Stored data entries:

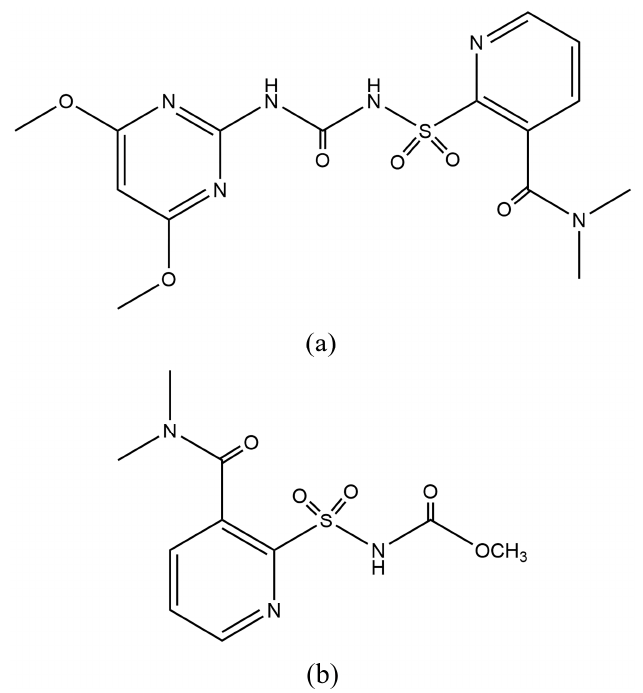
Figure 1. Chemical structure of ( a ) nicosulfuron (NS) and ( b ) [[3-[(Dimethylamino)carbonyl]-2-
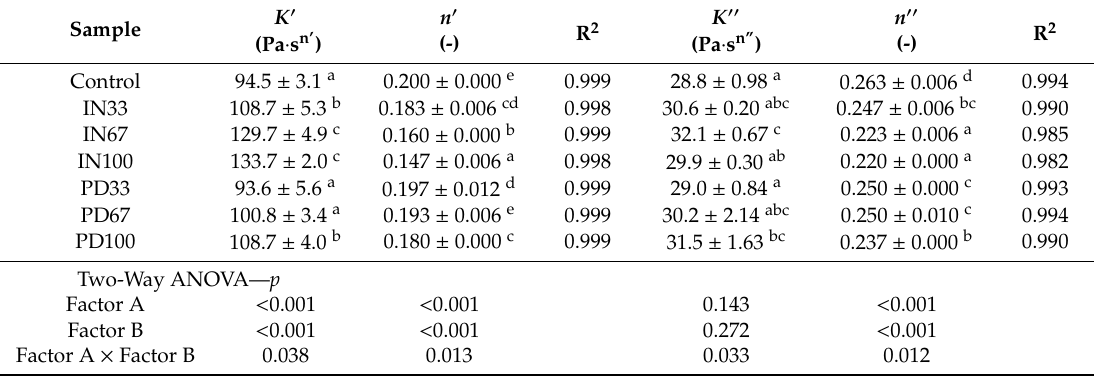
Table5. Parameters ofpower law equationsdescribing mechanicalspectra of potatostarch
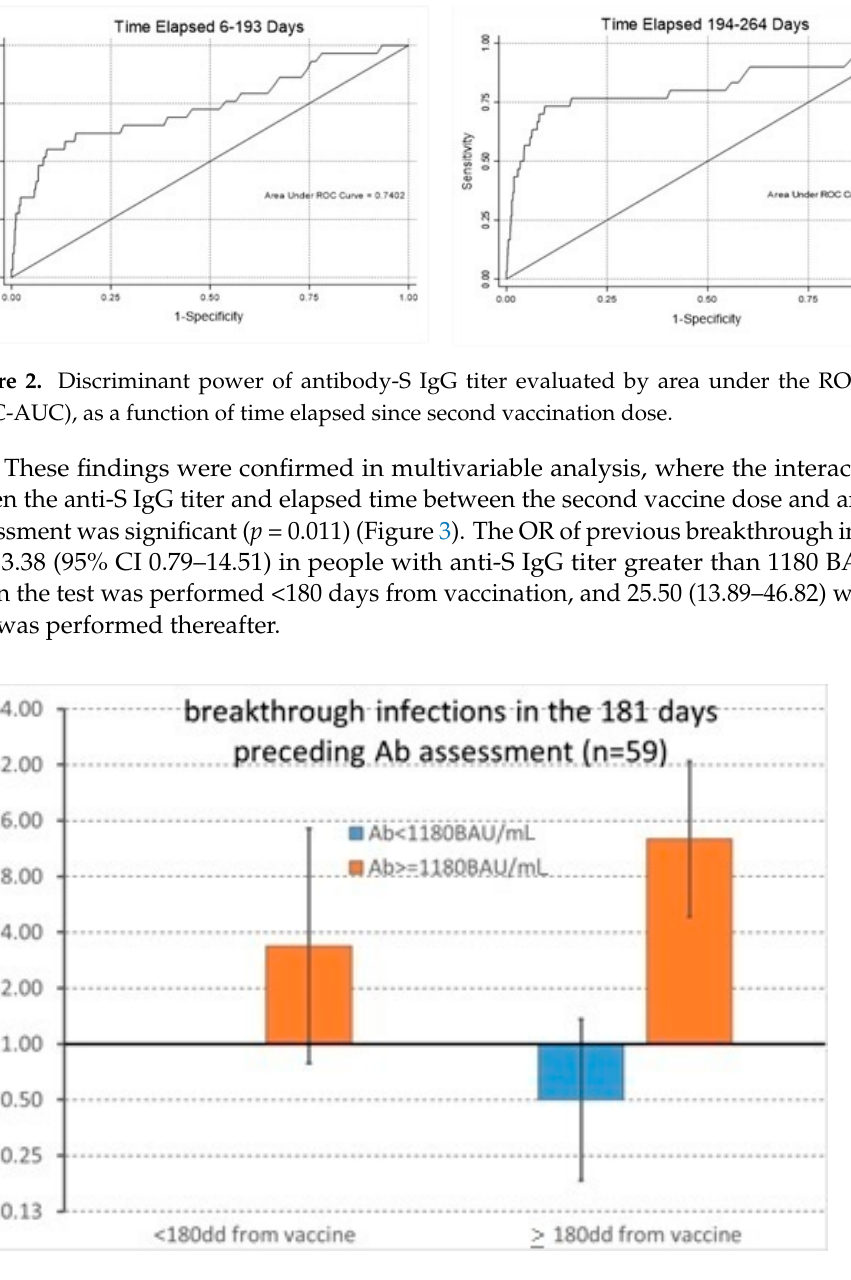
Figure 3. Odds ratios of previous breakthrough infection with corresponding 95% confidence intervals were computed with a logistic regression model controlling for sex, age, and job title.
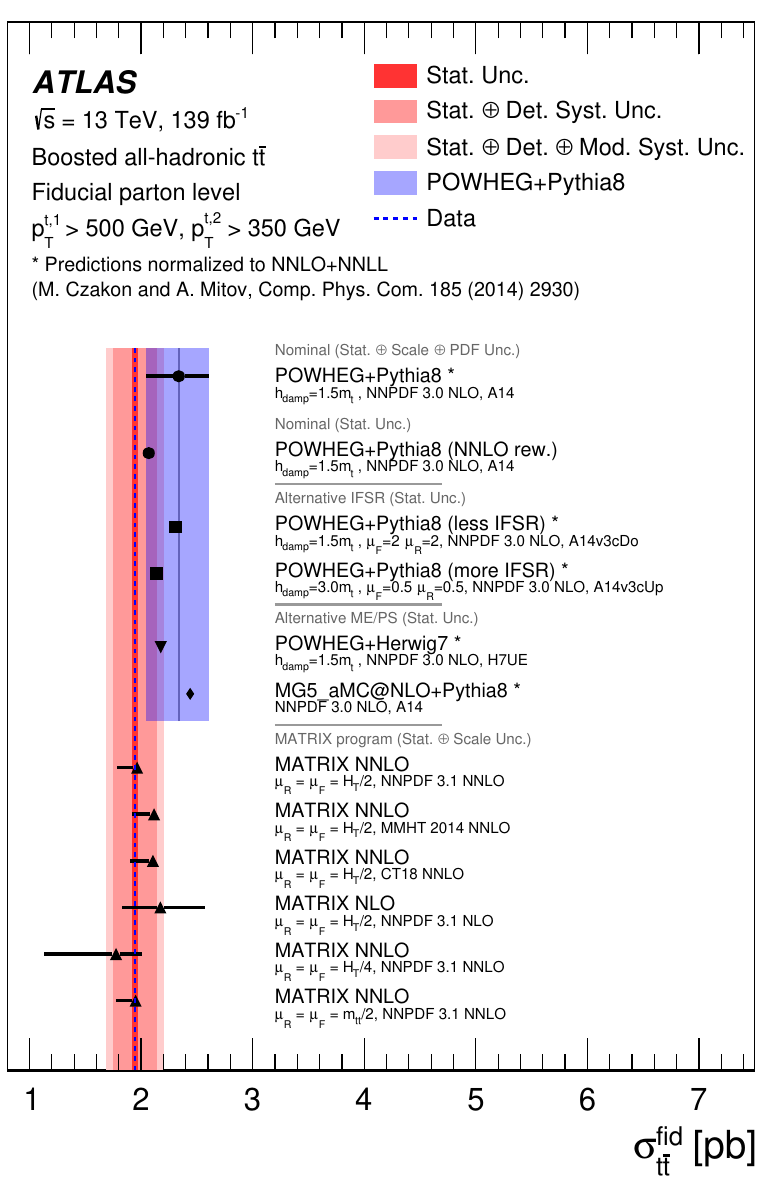
Figure 21 . Comparison of the parton-level fiducial phase-space cross-section with the calcula- tions from several MC generators and the fixed-order NNLO prediction with various PDF sets and dynamical scales obtained using the Matrix program. A correction has been made for the t ¯ t branching fraction to the all-hadronic final state. The shaded (red) bands indicate the sta- tistical, detector, and modelling uncertainties in the measurement. The uncertainty associated with the Powheg+Pythia 8 signal model (blue band) includes the statistical, scale, PDF, and NNLO+NNLL total inclusive prediction uncertainty. Other MC calculations show only the sta- tistical uncertainty of the MC calculation, which is negligible and not visible in the figure. The fixed-order NNLO calculations include the scale uncertainties, which are asymmetric, and the sta- tistical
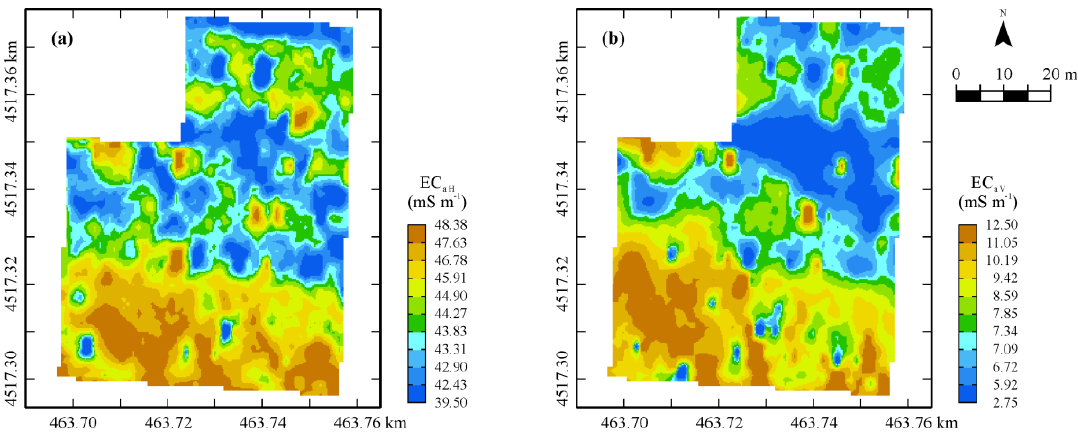
Figure 4. Maps of estimates of EC a (mS·m −1 ) in the ( a ) horizontal and ( b ) vertical orientations. Color scale uses iso-frequency classes.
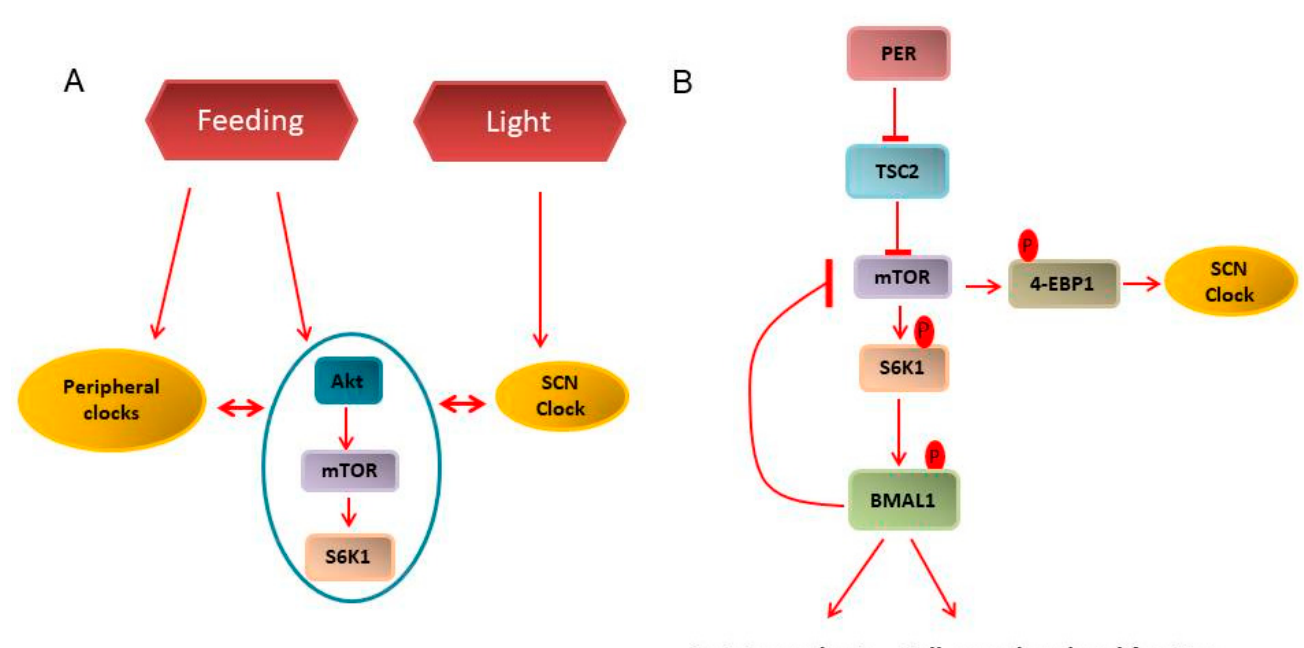
Figure 3. Clock and mTOR pathway interconnection. ( A ) Environmental cues such as light synchronizes the master clock in suprachiasmatic nucleus (SCN) while feeding regimen entrains the peripheral and metabolic clock. Further, peripheral and SCN clocks directly cross-talk with the metabolic clock, i.e., PI3K/Akt/mTOR. ( B ) mTORC1, through 4-EBP1 phosphorylation, regulates the SCN clock. In the periphery, a feedback loop is formed in which mTORC1 regulates BMAL1 activity through S6K1 mediated phosphorylation, while BMAL1 accumulation, in turn, inhibits mTOR activity. Constitutive mTORC1 activation for example, by Tsc2 inhibition, disturbs this feedback loop that could, in turn, drive uncontrolled protein synthesis, cellular growth and proliferation, thus, contributing to cancer development.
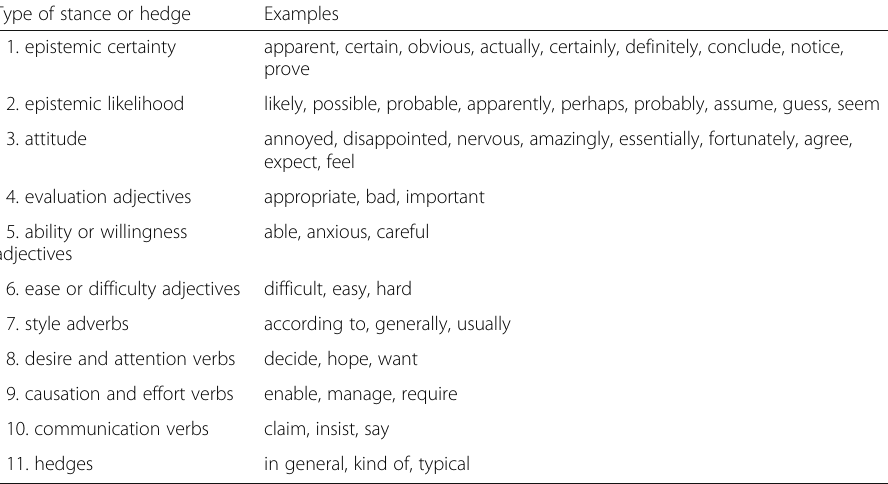
Table 1 Types of stances and hedges evaluated in the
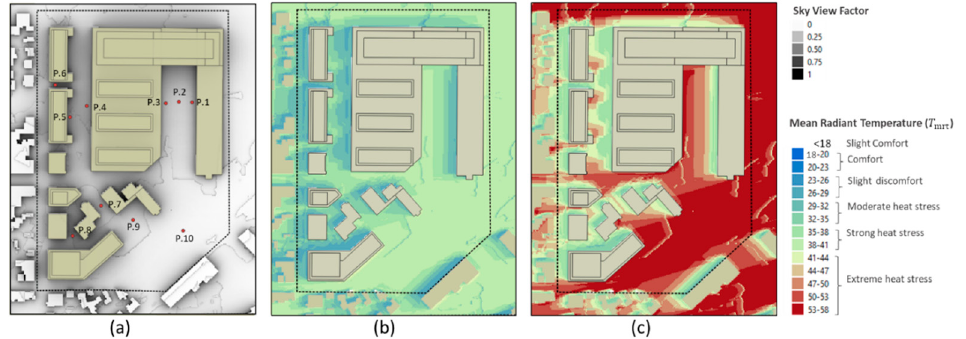
Figure 10. ( a ) The distribution of the sky view factor resulted from the building design and the spread of focal spots all over the site; ( b ) the distribution of mean daytime T mrt classified by PET index; ( c ) the distribution of mean T mrt classified by PET index through the hottest period of the days (12:00–19:00). Table 3. Thermal sensitivity and grads of physiological stress, according to Mayer and Matzaraki [44]. PET ( ◦ C) Range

What you need to do: Take the lines from the start of the entries through the line containing "Figure 4. Maps" and set them down exactly, leaving out every picture.

Exercise solution:
Figure 1. Chemical structure of ( a ) nicosulfuron (NS) and ( b ) [[3-[(Dimethylamino)carbonyl]-2-
Table5. Parameters ofpower law equationsdescribing mechanicalspectra of potatostarch
Figure 3. Odds ratios of previous breakthrough infection with corresponding 95% confidence intervals were computed with a logistic regression model controlling for sex, age, and job title.
Figure 21 . Comparison of the parton-level fiducial phase-space cross-section with the calcula- tions from several MC generators and the fixed-order NNLO prediction with various PDF sets and dynamical scales obtained using the Matrix program. A correction has been made for the t ¯ t branching fraction to the all-hadronic final state. The shaded (red) bands indicate the sta- tistical, detector, and modelling uncertainties in the measurement. The uncertainty associated with the Powheg+Pythia 8 signal model (blue band) includes the statistical, scale, PDF, and NNLO+NNLL total inclusive prediction uncertainty. Other MC calculations show only the sta- tistical uncertainty of the MC calculation, which is negligible and not visible in the figure. The fixed-order NNLO calculations include the scale uncertainties, which are asymmetric, and the sta- tistical
Figure 4. Maps of estimates of EC a (mS·m −1 ) in the ( a ) horizontal and ( b ) vertical orientations. Color scale uses iso-frequency classes.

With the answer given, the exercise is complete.